Thursday, August 11, 2011

U.S. stocks leap in another manic trading day


A drop in first-time jobless claims calmed nerves about the economy.


“In 2008 it felt apocalyptic; this just feels a little tiring,” said Jason Weisberg, a floor trader on the New York Stock Exchange and senior vice president at Seaport Securities

“It’s the new norm,” Alan Valdes, director of floor trade at DME Securities, said of the ongoing volatility.

After rising as much as 558.96 points, the Dow Jones Industrial Average ended up 423.37 points to 11,143.31, or 4% higher. The blue-chip index is now off 2.6% for the week, after four days of closing up or down 400 points or more.

 
For every stock that fell, a dozen gained on the New York Stock Exchange, where nearly 1.9 billion shares traded. Composite volume neared 7 billion.


“While the economy may not be getting better, jobless claims indicate that the labor market may not be getting worse,” said Dan Greenhaus, chief global strategist at BTIG LLC.

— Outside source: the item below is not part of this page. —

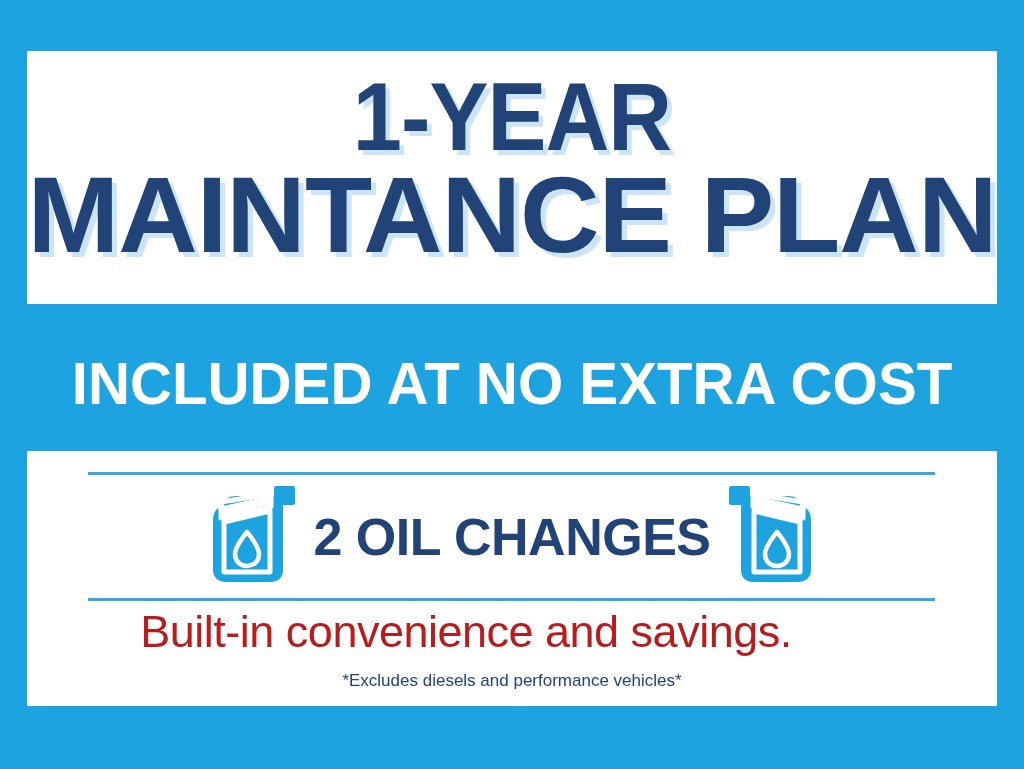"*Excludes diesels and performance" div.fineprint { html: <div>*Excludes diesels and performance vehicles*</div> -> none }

The Dow industrials on Monday tanked 634 points, only to rebound with a 429-point gain Tuesday. On Wednesday, the average fell 519 points in triple-digit moves reminiscent of Wall Street’s behavior during the financial crisis of late 2008.
 
“In 2008, the problem was a massive overhang of poorly understood, faulty mortgage-backed securities created and insured by U.S. financial institutions with virtually no reliable collateral,” noted Peter Morici, a business professor at the University of Maryland. “This time, the principal debtors are sovereigns with the capacity to tax and restructure debt.”